There is a pool. It is not mine, but for now, it is mine. I have stood under the midday sun stroking the pool’s floor with a strange vacuum that sucks up the slimy stuff and leaves clean behind, but until today, three weeks in to my month long exile in this beautiful place, I felt no affinity for the pool.
Though I’ve tended to its needs, I never put a toe into it until yesterday when the heat blackmailed me into dipping my body into the water that is clearly not my element. And my conversion was so complete that today, I was actually disappointed to hear the rumble of thunder when I went back, ready to give myself to the pool again.
My relationship with water is not altogether clear cut. No right angles or black lines about it. Though it is not my element of natural affinity, I love rain. Soft rain, steady rain, torrential rain, storms of any kind. I also love the ocean. I fear the ocean. I succumb to the ocean, but awkwardly. My children tease me for the uncomfortable way I enter and exit the surf. But when I am held up by the gentle mountains of water during the quiet tide, I feel the emptiness of space enter me.
Lying there atop the swells, I think about the way every inch of my world is full of something tangible. People, coffee pots, computers, wooden spoons, grassy fields, forested mountains, huge oceans and an atmosphere of gassy atoms that sneak in to every cell of my body without my knowing it.
Water does not change any of that, obviously, but the way it seems to defy physics by lifting my weight off my feet and cradling me—doesn’t that seem like an open door to all possibility, even emptiness?
The good emptiness of naked space and naked time.
When I was young, the future was empty, for I had not invented it yet. I still have a future and I am still inventing it, but the space that the future inhabits seems less empty. Not to mention all the trajectories of my already-lived time.
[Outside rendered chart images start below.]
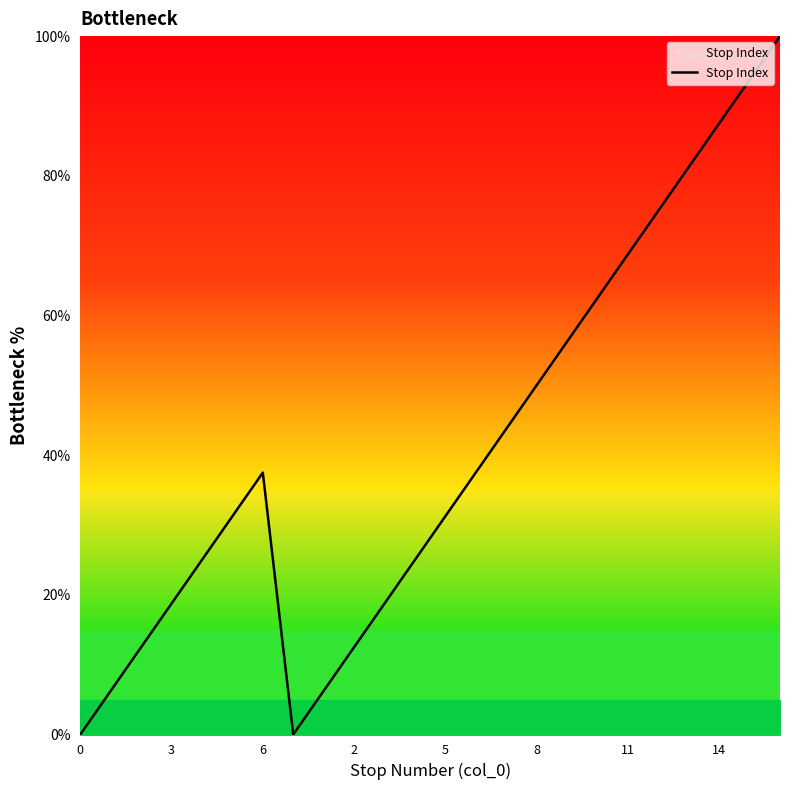

What is the difference between the maximum and minimum values?

100.0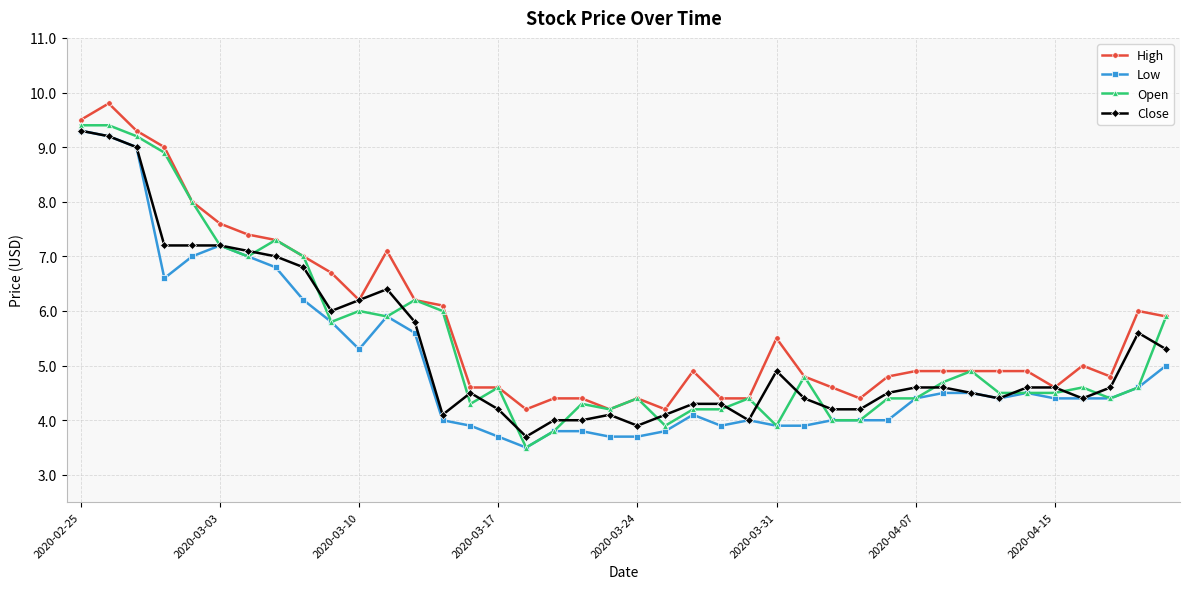

What is the value of the Open point at the 9th from the left?

7.0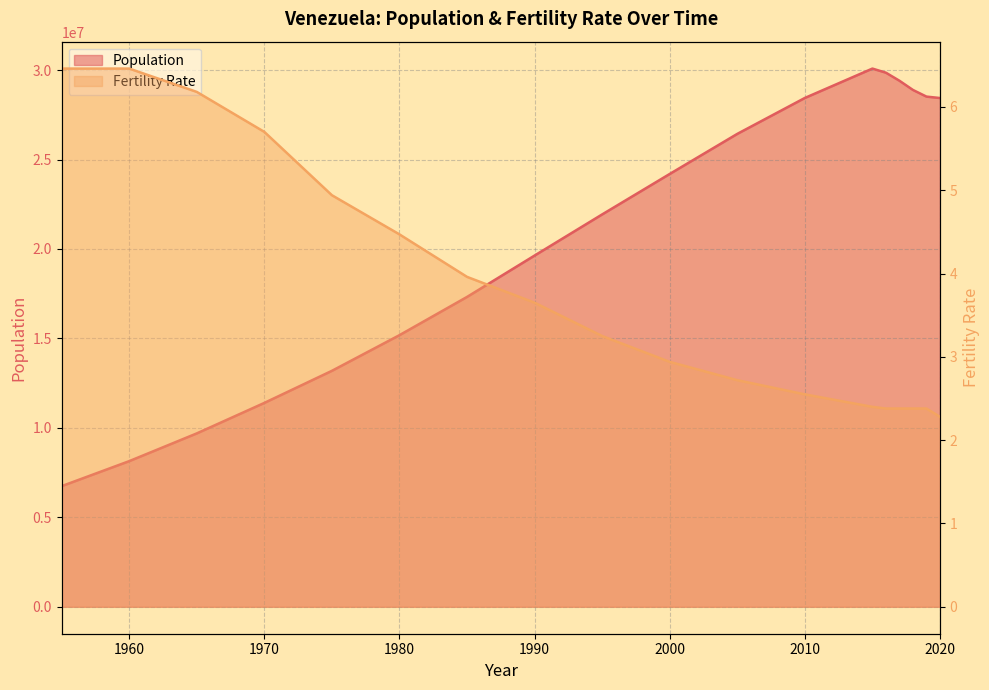

Which series has the largest total across all categories?

Population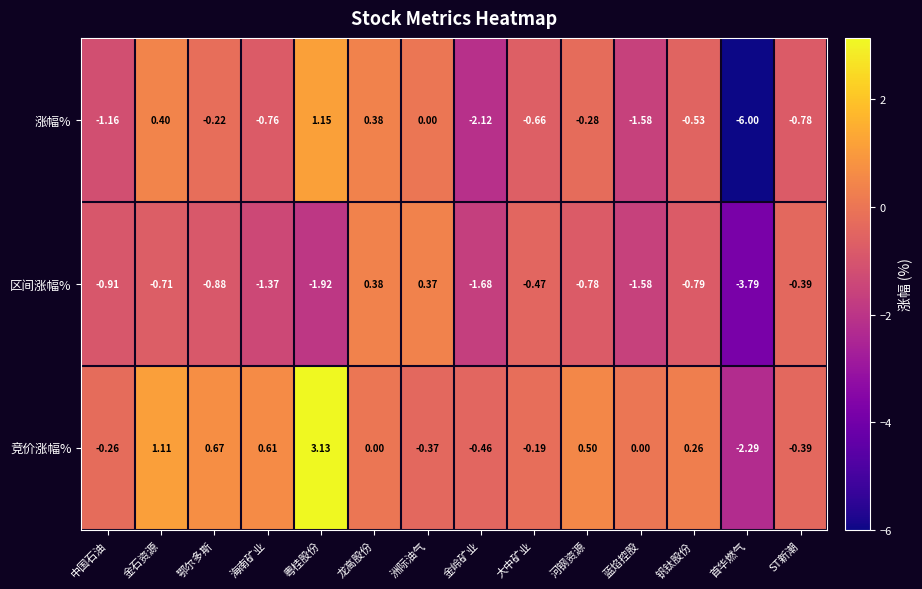

At which category is the sum across all series the highest?

粤桂股份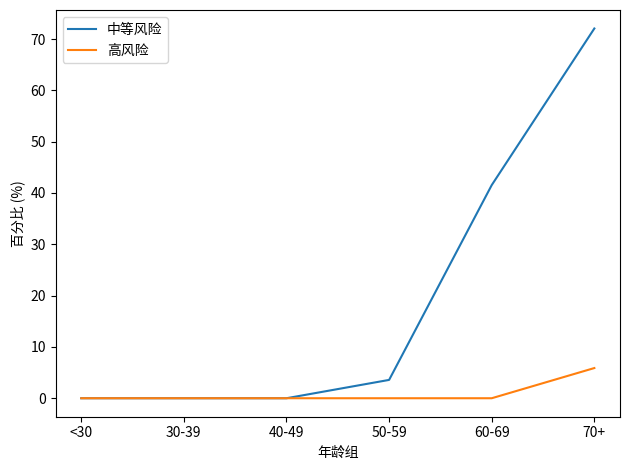

Which category has the highest value in the 中等风险 series?

70+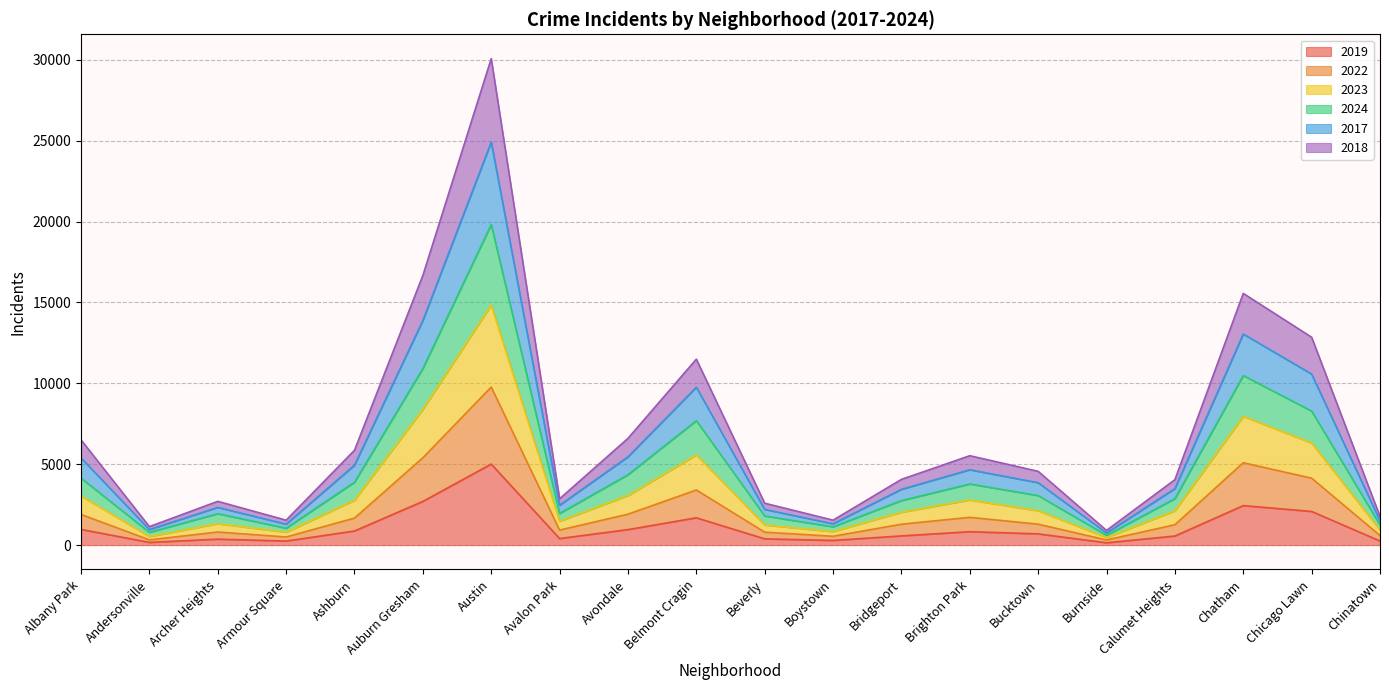

Is it true that 2019 equals 694 at Bucktown?

True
They shoot out possible futures ahead of me like laser beams.
Lying in water, even a swimming pool, lets me for a moment feel the space of time yawning at my fingertips, full of possibility.
Words and color, images, music, even my spirit guides – the intangibles that fill the spaces that are not spaces – have a chance to enter my head when my eyes are closed, my ears muffled by the water and my body lifted improbably by a substance I can drink, or that can disappear into a mound of sand.